The week’s events begin off slowly, with the Chicago Fed national activity report and the Dallas Fed’s manufacturing survey. Neither is the stuff that moves the capital markets. Although data due out this week include October income and expenditure reports and revisions to Q3 GDP, the focus is on the Federal Reserve. In an active week of speakers, Vice Chairman Clarida kicks it off tomorrow, followed by Chairman Powell on Wednesday and the FOMC minutes on Thursday, before NY Fed Williams on Friday. The regional Fed Presidents Bostic, Evans, George, and Kaplan also speak this week. The G20 meeting (Nov 30-Dec 1) features Trump and Xi meeting, with lingering hopes of some way to avoid an escalation of trade tensions and the signing of NAFTA 2.0, and perhaps some adjustment of US steel and aluminum tariffs on Mexico and Canada.
The S&P 500 may gap higher at the open. There is an upside gap created last week that is important from a technical perspective. It is found roughly between 2670.7 and 2681.1. A close above it would lift the tone and ward off a test of last month’s low a little above 2600. Meanwhile, the US 10-year yield may be finding a base a little above 3.00%.
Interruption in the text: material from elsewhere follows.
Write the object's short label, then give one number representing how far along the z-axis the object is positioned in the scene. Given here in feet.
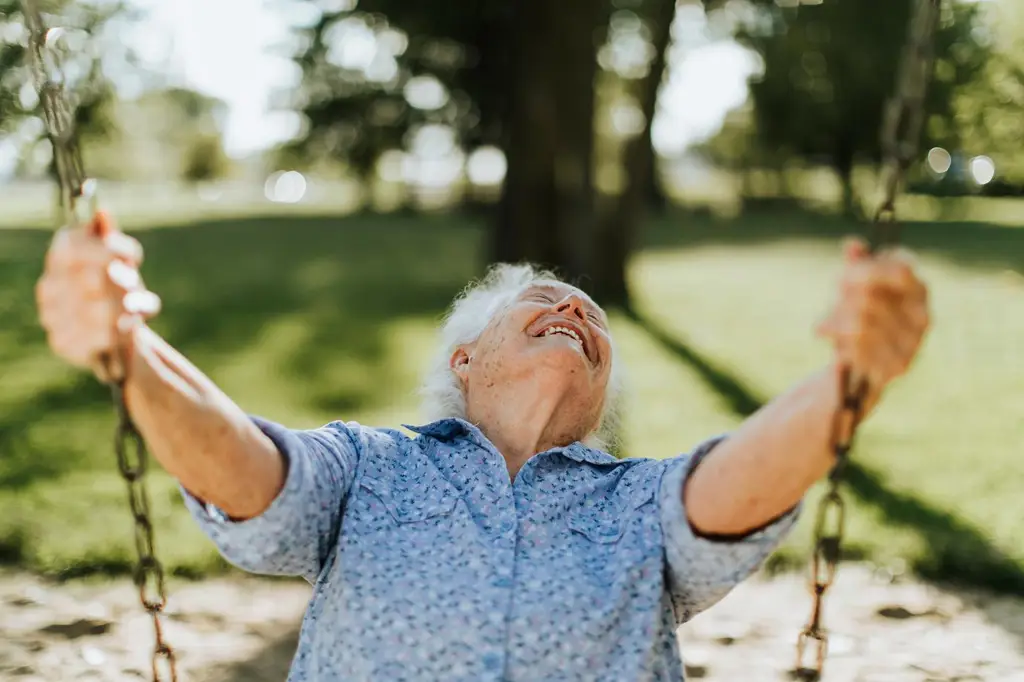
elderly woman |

The Canadian dollar is shrugging off news that GM will close a factory in Oshawa, Ontario at the end of next year. The US dollar found support near CAD1.3180 in the past two sessions, and additional support is seen ahead of CAD1.3160. The US dollar is a little firmer against the Mexican peso near MXN20.41. Border tensions increased, and Mexico has denied reports that it will hold asylum seekers back from the border pending processing by the US. The dollar has frayed the MXN20.50 level a few times this month but has not closed above it.